Agatha Christie, es-tu là ?
A bord, l’ambiance est Agatha-christiniesque : c’est simple, on se croirait plongé dans les Dix petits nègres. C’est d’ailleurs sur cette ligne que se déroule le roman. Les couchettes de quatre lits, spacieuses, s’alignent le long des couloirs où de larges vitres laissent défiler le paysage, et l’esprit vagabonder.
Ça, c’est pour les 20 premières minutes. Après, le couloir se transforme en un lieu de rencontre et de fête. Idem pour les couchettes où chacune a sa propre ambiance : cosy, en mode “salut t’es qui, tu viens d’où ?”, fêtarde, avec boisson et ripaille à volonté, aquarium, cigarette aidant, ou heu, romantique. Bon ça va maintenant, vous pouvez fermer la porte s’il-vous-plaît, merci.
Comme pour Cendrillon, la fête ne s’éternise pas après minuit. Sur le coup, on se dit que c’est un peu étrange mais vu la fatigue accumulée, on ne rechigne pas à se reposer. C’est après qu’on comprendra pourquoi tout s’est arrêté.

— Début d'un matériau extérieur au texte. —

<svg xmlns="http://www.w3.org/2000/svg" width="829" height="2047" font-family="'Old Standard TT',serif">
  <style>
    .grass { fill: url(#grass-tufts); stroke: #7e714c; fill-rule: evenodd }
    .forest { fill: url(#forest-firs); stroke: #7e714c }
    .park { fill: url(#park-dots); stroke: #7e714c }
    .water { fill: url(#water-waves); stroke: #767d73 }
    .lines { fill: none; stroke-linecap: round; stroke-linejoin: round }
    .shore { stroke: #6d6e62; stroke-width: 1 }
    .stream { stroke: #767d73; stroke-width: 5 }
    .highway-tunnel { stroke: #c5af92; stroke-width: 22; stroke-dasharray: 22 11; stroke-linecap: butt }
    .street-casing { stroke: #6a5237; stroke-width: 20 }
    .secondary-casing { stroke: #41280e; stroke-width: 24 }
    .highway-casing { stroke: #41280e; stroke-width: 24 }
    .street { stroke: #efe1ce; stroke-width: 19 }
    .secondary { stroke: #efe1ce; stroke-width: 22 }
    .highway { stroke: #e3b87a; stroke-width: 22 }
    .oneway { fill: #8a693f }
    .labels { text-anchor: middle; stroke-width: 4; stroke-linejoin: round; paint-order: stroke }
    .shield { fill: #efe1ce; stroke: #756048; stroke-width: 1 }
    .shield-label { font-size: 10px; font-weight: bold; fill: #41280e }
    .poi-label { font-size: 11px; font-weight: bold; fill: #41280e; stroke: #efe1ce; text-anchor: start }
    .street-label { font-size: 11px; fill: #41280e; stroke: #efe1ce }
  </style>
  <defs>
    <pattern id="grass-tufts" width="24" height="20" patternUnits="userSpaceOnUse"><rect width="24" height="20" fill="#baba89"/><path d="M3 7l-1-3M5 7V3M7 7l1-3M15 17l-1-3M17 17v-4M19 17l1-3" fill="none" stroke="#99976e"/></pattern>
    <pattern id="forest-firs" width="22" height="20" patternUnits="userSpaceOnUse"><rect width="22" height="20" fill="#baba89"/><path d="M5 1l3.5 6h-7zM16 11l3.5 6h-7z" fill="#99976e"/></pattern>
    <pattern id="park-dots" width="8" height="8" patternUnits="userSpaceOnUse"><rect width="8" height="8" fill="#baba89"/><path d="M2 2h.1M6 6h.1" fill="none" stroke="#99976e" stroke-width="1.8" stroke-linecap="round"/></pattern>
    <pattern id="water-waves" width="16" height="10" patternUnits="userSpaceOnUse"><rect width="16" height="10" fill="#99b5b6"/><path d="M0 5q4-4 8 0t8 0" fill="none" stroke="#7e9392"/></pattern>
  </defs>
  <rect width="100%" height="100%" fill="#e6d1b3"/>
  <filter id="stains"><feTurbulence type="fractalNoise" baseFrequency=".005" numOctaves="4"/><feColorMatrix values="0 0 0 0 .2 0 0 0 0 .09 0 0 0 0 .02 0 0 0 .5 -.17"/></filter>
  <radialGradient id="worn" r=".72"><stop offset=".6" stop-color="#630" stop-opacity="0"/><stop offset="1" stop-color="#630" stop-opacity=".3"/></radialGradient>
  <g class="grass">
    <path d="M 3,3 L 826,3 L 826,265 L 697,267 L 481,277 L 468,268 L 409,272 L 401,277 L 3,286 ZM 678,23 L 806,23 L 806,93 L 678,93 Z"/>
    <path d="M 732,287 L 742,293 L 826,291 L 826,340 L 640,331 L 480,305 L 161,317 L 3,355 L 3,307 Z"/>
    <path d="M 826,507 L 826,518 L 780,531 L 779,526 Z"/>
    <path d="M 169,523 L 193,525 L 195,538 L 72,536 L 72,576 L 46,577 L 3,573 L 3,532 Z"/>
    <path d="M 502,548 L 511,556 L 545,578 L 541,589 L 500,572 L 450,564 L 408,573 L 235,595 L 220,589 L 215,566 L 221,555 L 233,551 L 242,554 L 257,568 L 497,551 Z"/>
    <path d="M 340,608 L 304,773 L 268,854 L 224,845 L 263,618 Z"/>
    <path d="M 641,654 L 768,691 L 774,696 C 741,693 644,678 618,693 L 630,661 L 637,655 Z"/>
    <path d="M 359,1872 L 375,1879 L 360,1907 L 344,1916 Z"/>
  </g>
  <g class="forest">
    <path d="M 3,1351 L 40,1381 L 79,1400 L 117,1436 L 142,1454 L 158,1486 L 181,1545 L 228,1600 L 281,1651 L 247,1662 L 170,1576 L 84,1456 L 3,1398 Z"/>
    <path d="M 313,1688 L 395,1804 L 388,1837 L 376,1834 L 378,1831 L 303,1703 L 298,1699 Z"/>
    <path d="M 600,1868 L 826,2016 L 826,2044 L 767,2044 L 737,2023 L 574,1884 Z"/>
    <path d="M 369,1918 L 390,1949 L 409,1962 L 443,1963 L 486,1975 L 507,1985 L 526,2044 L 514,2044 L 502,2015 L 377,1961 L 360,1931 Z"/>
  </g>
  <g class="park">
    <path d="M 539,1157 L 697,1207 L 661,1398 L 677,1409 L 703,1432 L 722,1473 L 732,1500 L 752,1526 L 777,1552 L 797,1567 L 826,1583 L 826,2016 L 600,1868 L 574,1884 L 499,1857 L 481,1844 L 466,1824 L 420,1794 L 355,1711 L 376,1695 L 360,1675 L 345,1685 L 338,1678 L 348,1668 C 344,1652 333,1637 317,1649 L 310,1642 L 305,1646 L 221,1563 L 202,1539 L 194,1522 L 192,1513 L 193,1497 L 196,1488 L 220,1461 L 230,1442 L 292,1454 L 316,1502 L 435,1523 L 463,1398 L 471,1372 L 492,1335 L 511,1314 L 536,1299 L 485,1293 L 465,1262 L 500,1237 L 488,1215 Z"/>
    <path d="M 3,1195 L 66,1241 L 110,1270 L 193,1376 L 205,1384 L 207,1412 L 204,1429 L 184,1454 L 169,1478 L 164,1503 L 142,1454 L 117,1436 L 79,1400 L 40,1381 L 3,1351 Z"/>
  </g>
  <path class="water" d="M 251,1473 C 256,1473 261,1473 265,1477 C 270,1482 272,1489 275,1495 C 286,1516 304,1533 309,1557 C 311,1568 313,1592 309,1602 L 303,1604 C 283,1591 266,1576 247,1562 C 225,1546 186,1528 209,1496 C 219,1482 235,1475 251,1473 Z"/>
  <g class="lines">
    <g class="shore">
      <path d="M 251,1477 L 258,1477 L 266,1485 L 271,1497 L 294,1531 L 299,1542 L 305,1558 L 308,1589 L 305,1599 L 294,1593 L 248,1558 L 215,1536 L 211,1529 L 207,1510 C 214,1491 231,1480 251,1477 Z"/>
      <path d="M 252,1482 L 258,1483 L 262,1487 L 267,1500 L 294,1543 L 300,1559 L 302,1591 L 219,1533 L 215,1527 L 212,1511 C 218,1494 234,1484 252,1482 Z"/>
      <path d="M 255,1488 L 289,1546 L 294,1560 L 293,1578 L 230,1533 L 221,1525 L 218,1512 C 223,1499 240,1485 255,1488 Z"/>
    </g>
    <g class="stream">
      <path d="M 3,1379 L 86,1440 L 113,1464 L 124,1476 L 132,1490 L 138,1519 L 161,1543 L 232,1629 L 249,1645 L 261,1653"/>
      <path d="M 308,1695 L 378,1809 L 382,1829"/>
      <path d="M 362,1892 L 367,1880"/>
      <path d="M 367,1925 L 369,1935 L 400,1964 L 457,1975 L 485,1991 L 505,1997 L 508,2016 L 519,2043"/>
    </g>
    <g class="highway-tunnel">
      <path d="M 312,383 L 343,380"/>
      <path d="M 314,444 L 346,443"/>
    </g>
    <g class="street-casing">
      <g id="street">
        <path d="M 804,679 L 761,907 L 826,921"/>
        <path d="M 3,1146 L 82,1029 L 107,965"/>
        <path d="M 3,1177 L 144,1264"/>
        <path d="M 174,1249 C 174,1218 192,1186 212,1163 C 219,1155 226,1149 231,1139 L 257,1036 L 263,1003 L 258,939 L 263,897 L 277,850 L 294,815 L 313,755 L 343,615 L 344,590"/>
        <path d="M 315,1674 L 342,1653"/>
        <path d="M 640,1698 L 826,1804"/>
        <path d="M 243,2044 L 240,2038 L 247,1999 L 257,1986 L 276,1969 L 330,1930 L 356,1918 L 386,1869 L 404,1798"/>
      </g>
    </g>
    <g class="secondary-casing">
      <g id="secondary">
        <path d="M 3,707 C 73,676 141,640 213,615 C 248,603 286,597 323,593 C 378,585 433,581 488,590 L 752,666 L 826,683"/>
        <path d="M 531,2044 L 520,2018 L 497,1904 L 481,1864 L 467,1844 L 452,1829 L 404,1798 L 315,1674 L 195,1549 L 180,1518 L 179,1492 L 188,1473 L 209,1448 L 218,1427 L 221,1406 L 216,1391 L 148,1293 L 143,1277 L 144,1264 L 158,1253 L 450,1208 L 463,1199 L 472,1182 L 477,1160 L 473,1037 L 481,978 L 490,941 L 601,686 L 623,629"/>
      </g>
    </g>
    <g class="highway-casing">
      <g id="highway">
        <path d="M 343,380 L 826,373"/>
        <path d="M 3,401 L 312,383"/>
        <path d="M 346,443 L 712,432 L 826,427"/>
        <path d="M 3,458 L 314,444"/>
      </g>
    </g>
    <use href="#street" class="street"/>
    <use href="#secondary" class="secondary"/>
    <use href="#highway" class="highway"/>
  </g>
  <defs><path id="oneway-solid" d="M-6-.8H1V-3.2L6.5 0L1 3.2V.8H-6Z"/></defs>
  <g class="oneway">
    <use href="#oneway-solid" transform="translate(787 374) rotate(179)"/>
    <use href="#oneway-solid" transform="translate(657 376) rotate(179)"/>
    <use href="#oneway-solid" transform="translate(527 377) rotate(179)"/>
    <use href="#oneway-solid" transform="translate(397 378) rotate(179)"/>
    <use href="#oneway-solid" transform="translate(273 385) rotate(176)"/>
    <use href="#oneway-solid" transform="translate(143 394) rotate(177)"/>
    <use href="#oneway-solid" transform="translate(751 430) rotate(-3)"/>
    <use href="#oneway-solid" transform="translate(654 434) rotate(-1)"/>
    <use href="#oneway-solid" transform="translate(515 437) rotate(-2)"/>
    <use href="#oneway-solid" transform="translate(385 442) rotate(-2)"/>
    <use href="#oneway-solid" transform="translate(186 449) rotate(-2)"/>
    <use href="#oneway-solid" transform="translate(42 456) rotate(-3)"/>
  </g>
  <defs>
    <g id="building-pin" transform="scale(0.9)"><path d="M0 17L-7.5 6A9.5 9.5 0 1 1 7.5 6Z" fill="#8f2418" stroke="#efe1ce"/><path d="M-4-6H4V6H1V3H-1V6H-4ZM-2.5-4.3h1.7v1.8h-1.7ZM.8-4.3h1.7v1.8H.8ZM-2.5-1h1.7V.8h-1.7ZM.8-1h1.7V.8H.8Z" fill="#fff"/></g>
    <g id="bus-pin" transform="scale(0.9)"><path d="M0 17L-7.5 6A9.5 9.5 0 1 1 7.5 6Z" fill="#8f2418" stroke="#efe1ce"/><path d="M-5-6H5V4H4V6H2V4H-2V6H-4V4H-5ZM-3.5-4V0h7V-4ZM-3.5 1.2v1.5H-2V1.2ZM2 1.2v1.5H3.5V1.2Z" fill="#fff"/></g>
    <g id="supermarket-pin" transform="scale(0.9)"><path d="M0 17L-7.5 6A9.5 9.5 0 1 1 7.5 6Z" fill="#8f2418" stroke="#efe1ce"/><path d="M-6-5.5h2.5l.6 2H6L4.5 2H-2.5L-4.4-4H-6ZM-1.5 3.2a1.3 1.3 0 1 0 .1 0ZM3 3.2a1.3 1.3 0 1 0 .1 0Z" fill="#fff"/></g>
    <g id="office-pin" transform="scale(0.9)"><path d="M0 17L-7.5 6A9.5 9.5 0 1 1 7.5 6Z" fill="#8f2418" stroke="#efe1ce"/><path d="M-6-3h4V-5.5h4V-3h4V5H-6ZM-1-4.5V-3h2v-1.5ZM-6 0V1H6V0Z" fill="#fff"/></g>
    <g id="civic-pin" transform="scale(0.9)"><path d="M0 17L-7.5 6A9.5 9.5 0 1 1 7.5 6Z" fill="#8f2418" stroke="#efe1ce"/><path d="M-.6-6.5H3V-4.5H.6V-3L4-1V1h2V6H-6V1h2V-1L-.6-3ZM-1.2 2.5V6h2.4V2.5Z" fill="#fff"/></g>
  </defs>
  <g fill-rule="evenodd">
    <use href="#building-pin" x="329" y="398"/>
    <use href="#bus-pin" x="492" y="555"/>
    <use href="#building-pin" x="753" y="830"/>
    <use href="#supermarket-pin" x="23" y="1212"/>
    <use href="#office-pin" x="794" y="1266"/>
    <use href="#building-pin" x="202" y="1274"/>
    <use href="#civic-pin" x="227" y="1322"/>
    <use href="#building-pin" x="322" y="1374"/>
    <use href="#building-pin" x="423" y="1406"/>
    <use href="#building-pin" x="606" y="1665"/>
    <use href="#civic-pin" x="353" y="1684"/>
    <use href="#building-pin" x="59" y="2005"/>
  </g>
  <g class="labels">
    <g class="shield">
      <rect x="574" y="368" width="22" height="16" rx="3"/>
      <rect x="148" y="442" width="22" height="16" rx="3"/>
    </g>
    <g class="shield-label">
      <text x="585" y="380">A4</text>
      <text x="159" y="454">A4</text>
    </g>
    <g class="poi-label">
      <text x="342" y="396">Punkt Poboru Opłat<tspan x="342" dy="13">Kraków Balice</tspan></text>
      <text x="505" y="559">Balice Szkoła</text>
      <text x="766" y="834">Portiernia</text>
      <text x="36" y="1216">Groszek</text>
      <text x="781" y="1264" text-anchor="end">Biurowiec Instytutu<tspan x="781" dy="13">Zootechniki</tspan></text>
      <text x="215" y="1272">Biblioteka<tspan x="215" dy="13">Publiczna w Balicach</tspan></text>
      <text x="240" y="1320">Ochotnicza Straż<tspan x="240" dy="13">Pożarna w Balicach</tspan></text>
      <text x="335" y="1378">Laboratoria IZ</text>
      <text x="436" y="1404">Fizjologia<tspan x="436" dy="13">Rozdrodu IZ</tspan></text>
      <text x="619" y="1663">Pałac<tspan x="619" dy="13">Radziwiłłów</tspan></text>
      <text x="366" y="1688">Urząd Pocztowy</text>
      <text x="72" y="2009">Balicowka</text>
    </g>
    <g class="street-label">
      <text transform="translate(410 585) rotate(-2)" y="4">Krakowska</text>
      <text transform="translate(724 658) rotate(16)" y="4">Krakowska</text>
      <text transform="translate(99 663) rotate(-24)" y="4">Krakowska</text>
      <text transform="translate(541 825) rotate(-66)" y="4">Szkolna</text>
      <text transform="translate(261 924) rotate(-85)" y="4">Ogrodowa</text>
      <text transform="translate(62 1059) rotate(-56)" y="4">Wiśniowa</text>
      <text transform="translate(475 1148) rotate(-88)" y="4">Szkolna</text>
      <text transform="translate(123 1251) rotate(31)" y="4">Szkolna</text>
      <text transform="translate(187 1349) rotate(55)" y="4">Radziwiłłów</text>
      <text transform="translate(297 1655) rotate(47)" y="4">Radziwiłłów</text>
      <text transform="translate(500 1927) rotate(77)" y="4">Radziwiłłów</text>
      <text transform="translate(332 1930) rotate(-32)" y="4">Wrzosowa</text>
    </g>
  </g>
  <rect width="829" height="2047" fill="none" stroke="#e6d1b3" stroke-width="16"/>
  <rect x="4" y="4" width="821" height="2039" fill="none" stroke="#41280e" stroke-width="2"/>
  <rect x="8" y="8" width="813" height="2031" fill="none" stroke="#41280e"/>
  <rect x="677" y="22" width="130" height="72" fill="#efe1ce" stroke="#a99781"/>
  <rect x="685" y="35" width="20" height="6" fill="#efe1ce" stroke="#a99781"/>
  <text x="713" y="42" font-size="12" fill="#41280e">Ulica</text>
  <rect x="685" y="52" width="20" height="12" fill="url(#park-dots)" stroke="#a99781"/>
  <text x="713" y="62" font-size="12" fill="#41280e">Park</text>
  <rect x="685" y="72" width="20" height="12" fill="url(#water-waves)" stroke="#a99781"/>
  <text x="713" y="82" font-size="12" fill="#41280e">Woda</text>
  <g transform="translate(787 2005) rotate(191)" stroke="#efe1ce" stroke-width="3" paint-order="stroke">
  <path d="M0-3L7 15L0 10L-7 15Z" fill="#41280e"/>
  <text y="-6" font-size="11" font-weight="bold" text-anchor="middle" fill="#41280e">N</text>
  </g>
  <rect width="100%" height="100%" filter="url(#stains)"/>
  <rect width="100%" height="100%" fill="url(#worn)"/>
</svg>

2h du mat’. L’heure d’apprendre le cyrillique ? Pas du tout, celle de se mettre au turc. Terminé l’espace Schengen, bonjour les contrôles douaniers. Pour les connaisseurs des formalités à la douane canado-américaine, c’est pareil, mais en turc. Je résume : attente, passeport, attente, questions, attente, tampons, attente, train, départ. Sur le papier, ça à l’air rapide, ça prendra tout de même près d’une heure et demie. C’est gros, un train.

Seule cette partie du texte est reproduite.